The pound depreciated as much as 1.3 percent to 89.97 pence, the lowest level since the euro’s debut in 1999, and was at 89.78 pence by 4:45 p.m. in London, posting its second straight weekly loss. Against the dollar, it weakened 0.8 percent to $1.4914, paring its gain in the five days to 1.7 percent.
The FTSE 100 Index lost 2.6 percent and the MSCI World Index dropped 2.1 percent. The pound traded in tandem with the FTSE 100 against the dollar more than 80 percent of the time since October, according to data compiled by Bloomberg.
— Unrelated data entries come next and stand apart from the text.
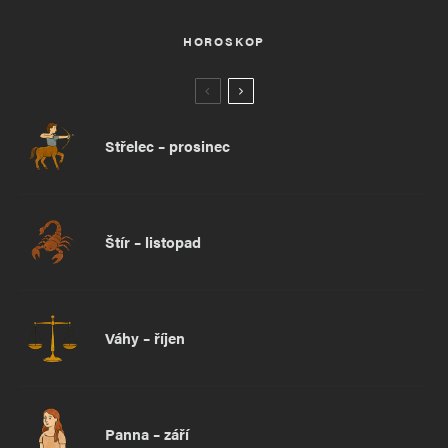
HOROSKOP
Střelec – prosinec
Štír – listopad
Váhy – říjen
Panna – září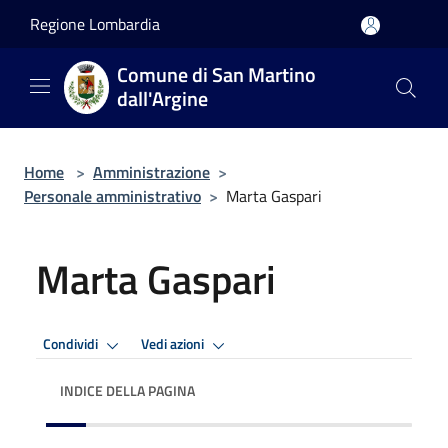
Salta al contenuto principale
Regione Lombardia
Comune di San Martino
dall'Argine
Home
>
Amministrazione
>
Personale amministrativo
>
Marta Gaspari
Marta Gaspari
Condividi
Vedi azioni
INDICE DELLA PAGINA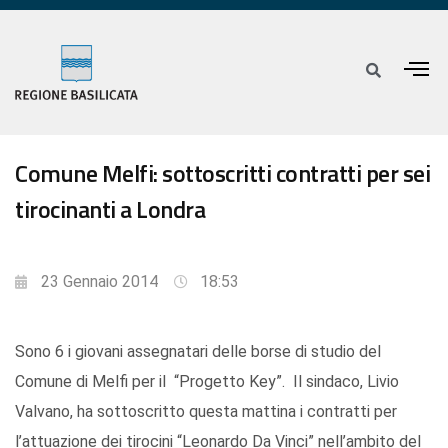
Comune Melfi: sottoscritti contratti per sei
tirocinanti a Londra
23 Gennaio 2014
18:53
Sono 6 i giovani assegnatari delle borse di studio del
Comune di Melfi per il “Progetto Key”. Il sindaco, Livio
Valvano, ha sottoscritto questa mattina i contratti per
l’attuazione dei tirocini “Leonardo Da Vinci” nell’ambito del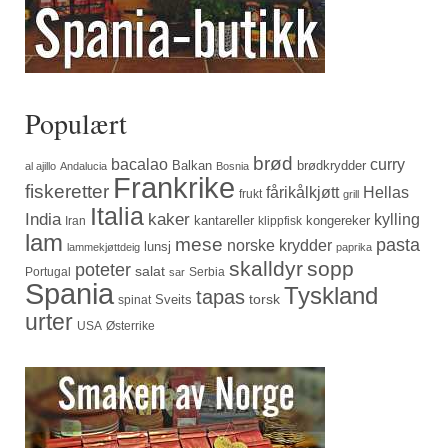
Populært
brød
bacalao
curry
Balkan
brødkrydder
al ajillo
Andalucia
Bosnia
Frankrike
fiskeretter
fårikålkjøtt
Hellas
frukt
grill
Italia
India
kaker
kylling
kantareller
kongereker
Iran
klippfisk
lam
mese
pasta
norske krydder
lunsj
lammekjøttdeig
paprika
skalldyr
sopp
poteter
salat
Portugal
Serbia
sar
Spania
Tyskland
tapas
torsk
Sveits
spinat
urter
USA
Østerrike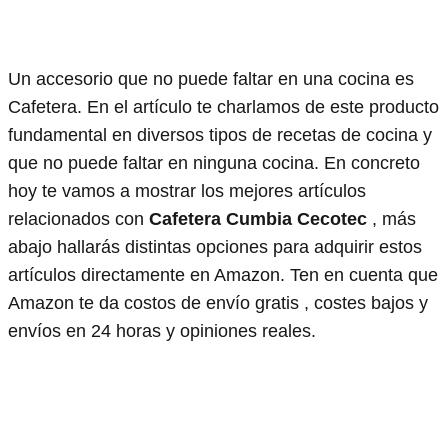
Un accesorio que no puede faltar en una cocina es
Cafetera. En el artículo te charlamos de este producto
fundamental en diversos tipos de recetas de cocina y
que no puede faltar en ninguna cocina. En concreto
hoy te vamos a mostrar los mejores artículos
relacionados con
Cafetera Cumbia Cecotec
, más
abajo hallarás distintas opciones para adquirir estos
artículos directamente en Amazon. Ten en cuenta que
Amazon te da costos de envío gratis , costes bajos y
envíos en 24 horas y opiniones reales.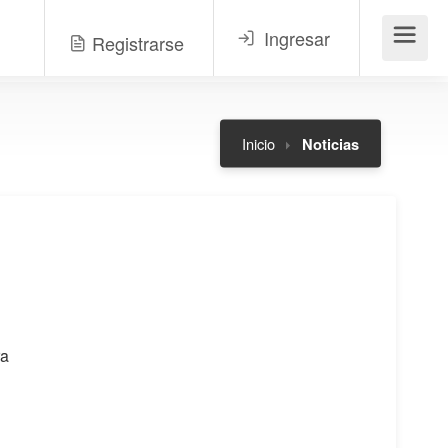
Ingresar
Registrarse
Menú
Inicio
Noticias
ra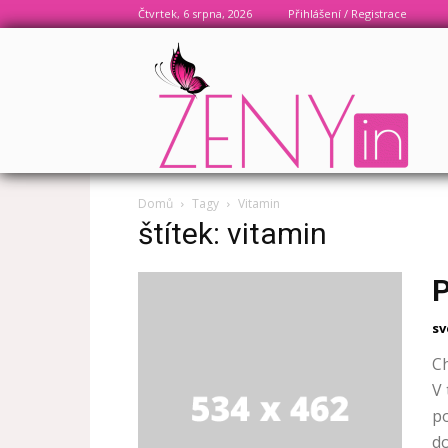
Čtvrtek, 6 srpna, 2026
Přihlášení / Registrace
Domů
Tagy
Vitamin
štítek: vitamin
P
sv
Ch
V 
po
do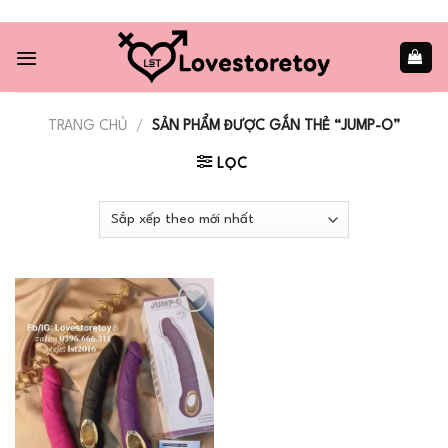
Skip
to
content
TRANG CHỦ
/
SẢN PHẨM ĐƯỢC GẮN THẺ “JUMP-O”
LỌC
Add to
wishlist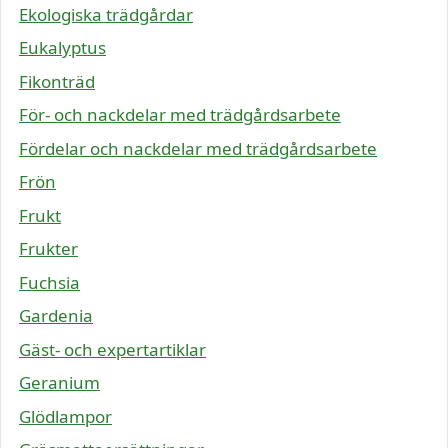
Ekologiska trädgårdar
Eukalyptus
Fikonträd
För- och nackdelar med trädgårdsarbete
Fördelar och nackdelar med trädgårdsarbete
Frön
Frukt
Frukter
Fuchsia
Gardenia
Gäst- och expertartiklar
Geranium
Glödlampor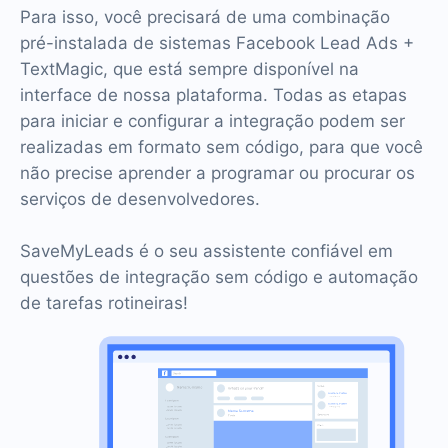
Para isso, você precisará de uma combinação
pré-instalada de sistemas Facebook Lead Ads +
TextMagic, que está sempre disponível na
interface de nossa plataforma. Todas as etapas
para iniciar e configurar a integração podem ser
realizadas em formato sem código, para que você
não precise aprender a programar ou procurar os
serviços de desenvolvedores.
SaveMyLeads é o seu assistente confiável em
questões de integração sem código e automação
de tarefas rotineiras!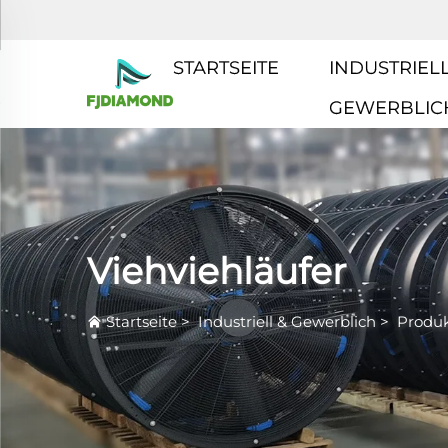
STARTSEITE
INDUSTRIELL
GEWERBLIC
Viehviehläufer
Startseite
>
Industriell & Gewerblich
>
Produ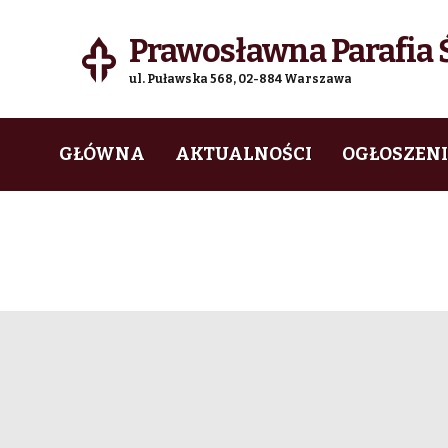
Prawosławna Parafia Ś
ul. Puławska 568, 02-884 Warszawa
Skip
Skip
GŁÓWNA
AKTUALNOŚCI
OGŁOSZEN
to
to
navigation
content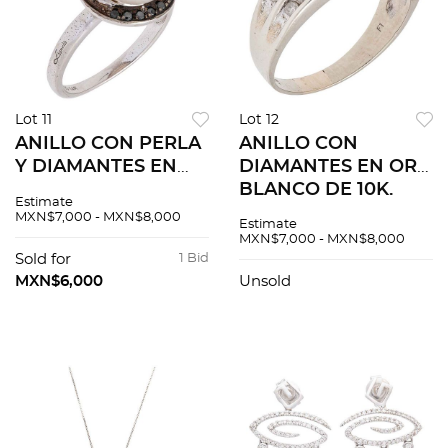
Lot 11
Lot 12
ANILLO CON PERLA
ANILLO CON
Y DIAMANTES EN
DIAMANTES EN ORO
ORO BLANCO DE
BLANCO DE 10K.
Estimate
14K. Una perla
Diamantes corte
MXN$7,000 - MXN$8,000
Estimate
blanca:10.0 mm,
brillante ~0.40 ct
MXN$7,000 - MXN$8,000
diamantes corte
Sold for
1 Bid
brillante~0.03 ct y
MXN$6,000
Unsold
diamantes negros
~0.03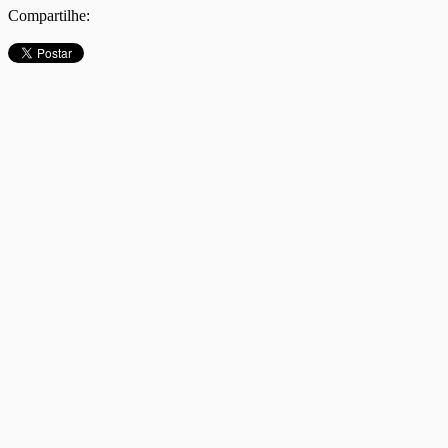
Compartilhe: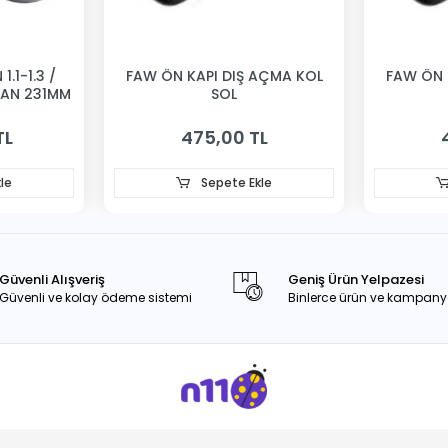
1.1-1.3 /
FAW ÖN KAPI DIŞ AÇMA KOL
FAW ÖN 
VAN 231MM
SOL
TL
475,00 TL
le
Sepete Ekle
Güvenli Alışveriş
Geniş Ürün Yelpazesi
Güvenli ve kolay ödeme sistemi
Binlerce ürün ve kampany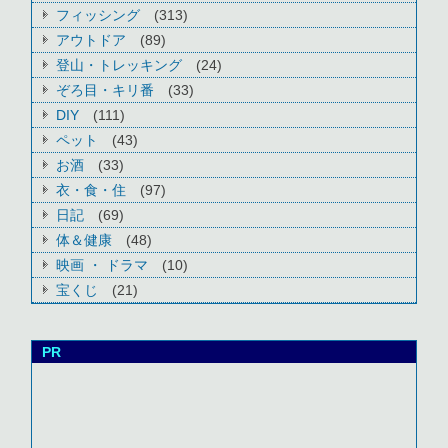
フィッシング
(313)
アウトドア
(89)
登山・トレッキング
(24)
ぞろ目・キリ番
(33)
DIY
(111)
ペット
(43)
お酒
(33)
衣・食・住
(97)
日記
(69)
体＆健康
(48)
映画 ・ ドラマ
(10)
宝くじ
(21)
PR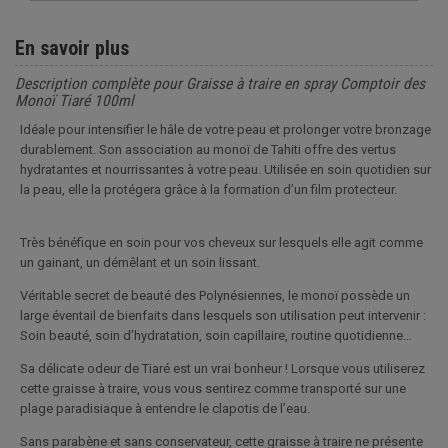
En savoir plus
Description complète pour Graisse à traire en spray Comptoir des
Monoï Tiaré 100ml
Idéale pour intensifier le hâle de votre peau et prolonger votre bronzage
durablement. Son association au monoï de Tahiti offre des vertus
hydratantes et nourrissantes à votre peau. Utilisée en soin quotidien sur
la peau, elle la protégera grâce à la formation d’un film protecteur.
Très bénéfique en soin pour vos cheveux sur lesquels elle agit comme
un gainant, un démêlant et un soin lissant.
Véritable secret de beauté des Polynésiennes, le monoï possède un
large éventail de bienfaits dans lesquels son utilisation peut intervenir :
Soin beauté, soin d’hydratation, soin capillaire, routine quotidienne…
Sa délicate odeur de Tiaré est un vrai bonheur ! Lorsque vous utiliserez
cette graisse à traire, vous vous sentirez comme transporté sur une
plage paradisiaque à entendre le clapotis de l’eau.
Sans parabène et sans conservateur, cette graisse à traire ne présente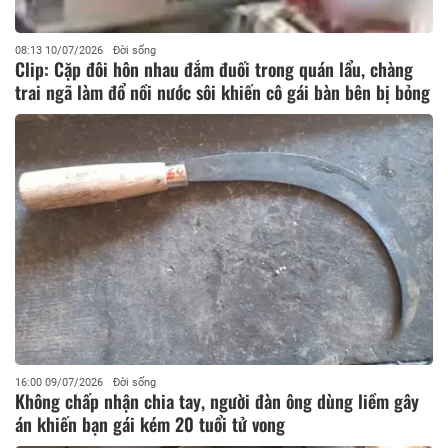
08:13 10/07/2026
Đời sống
Clip: Cặp đôi hôn nhau đắm đuối trong quán lẩu, chàng
trai ngã làm đổ nồi nước sôi khiến cô gái bàn bên bị bỏng
16:00 09/07/2026
Đời sống
Không chấp nhận chia tay, người đàn ông dùng liềm gây
án khiến bạn gái kém 20 tuổi tử vong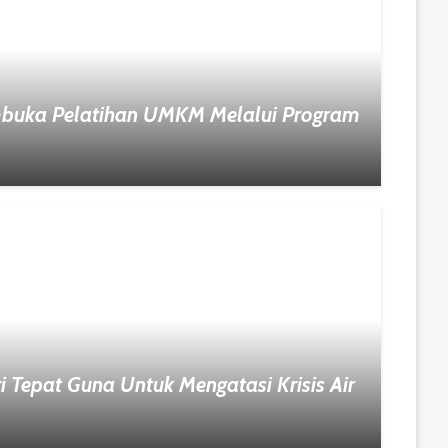
buka Pelatihan UMKM Melalui Program
 Tepat Guna Untuk Mengatasi Krisis Air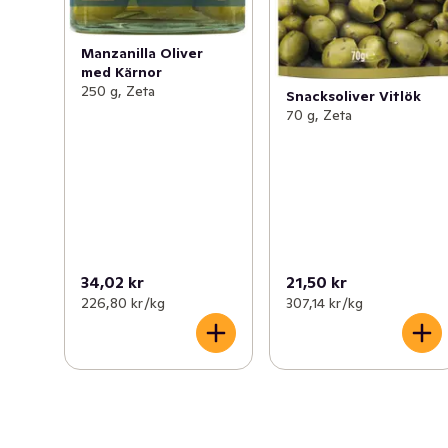
Manzanilla Oliver
med Kärnor
250 g, Zeta
Snacksoliver Vitlök
70 g, Zeta
34,02 kr
21,50 kr
226,80 kr /kg
307,14 kr /kg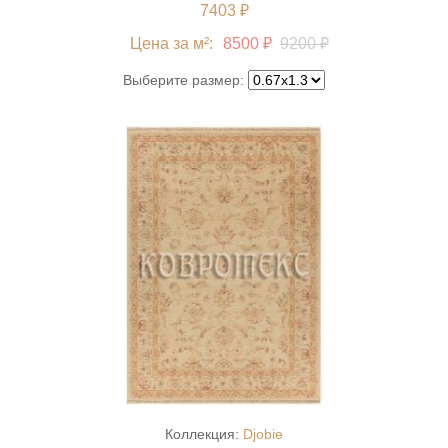
7403 ₽
Цена за м²:
8500 ₽
9200 ₽
Выберите размер:
Коллекция:
Djobie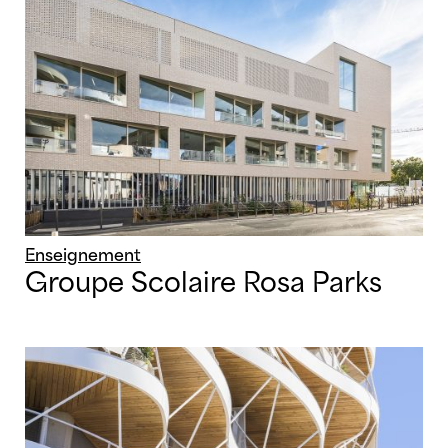
Enseignement
Groupe Scolaire Rosa Parks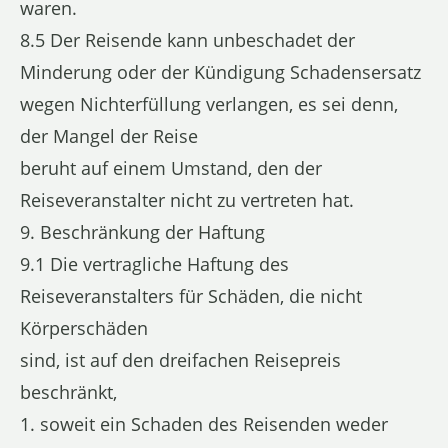
waren.
8.5 Der Reisende kann unbeschadet der
Minderung oder der Kündigung Schadensersatz
wegen Nichterfüllung verlangen, es sei denn,
der Mangel der Reise
beruht auf einem Umstand, den der
Reiseveranstalter nicht zu vertreten hat.
9. Beschränkung der Haftung
9.1 Die vertragliche Haftung des
Reiseveranstalters für Schäden, die nicht
Körperschäden
sind, ist auf den dreifachen Reisepreis
beschränkt,
1. soweit ein Schaden des Reisenden weder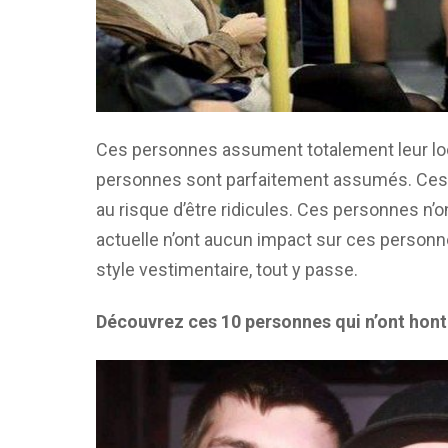
Ces personnes assument totalement leur look
personnes sont parfaitement assumés. Ces
au risque d’être ridicules. Ces personnes n’
actuelle n’ont aucun impact sur ces personne
style vestimentaire, tout y passe.
Découvrez ces 10 personnes qui n’ont hont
The Bank of England cut its interest rate to 2 percent on Dec. 4, from 5.5 percent at the start of the year, as policy makers tried to limit the fallout from the global financial crisis. The European Central Bank pared its benchmark to 2.50 percent the same day. ECB Governing Council members Axel Weber and Yves Mersch both said today caution is needed in deciding whether to cut rates further.
Bad Loans
HBOS, which agreed to a takeover by Lloyds TSB Group Plc, said this year’s charge for bad loans rose to 5 billion pounds ($7.5 billion), led by an increase in corporate delinquencies that was worse than analysts predicted.
The U.S. Treasury said it’s willing to provide financing to American automakers after the Senate yesterday thwarted the bailout plan aimed at averting the collapse of General Motors Corp. and Chrysler LLC.
The yield on March short-sterling futures contracts fell to 2.16 percent, from 2.18 percent yesterday, signaling increased bets on rate cuts.
“We are going to continue to see new highs in euro- sterling,” Bank of New York’s Mellor said. “There’s a bigger downside, even now, to U.K. interest rates than there is to euro- zone rates.”
Pound ‘Cut Loose’
The pound may be “cut loose” by investors, Steven Barrow, head of G10 currency research in London at Standard Bank Plc, wrote in a note. “Even if the dollar does exhibit some of the seasonal weakness in December, the pound won’t be the major beneficiary.”
Government bonds rose, pushing the yield on the two-year gilt down 11 basis points to 1.67 percent. The 4.75 percent security due June 2010 gained 0.14, or 1.4 pounds per 1,000-pound face amount, to 104.47. The yield on the 10-year gilt fell two basis points to 3.58 percent. Yields move inversely to bond prices.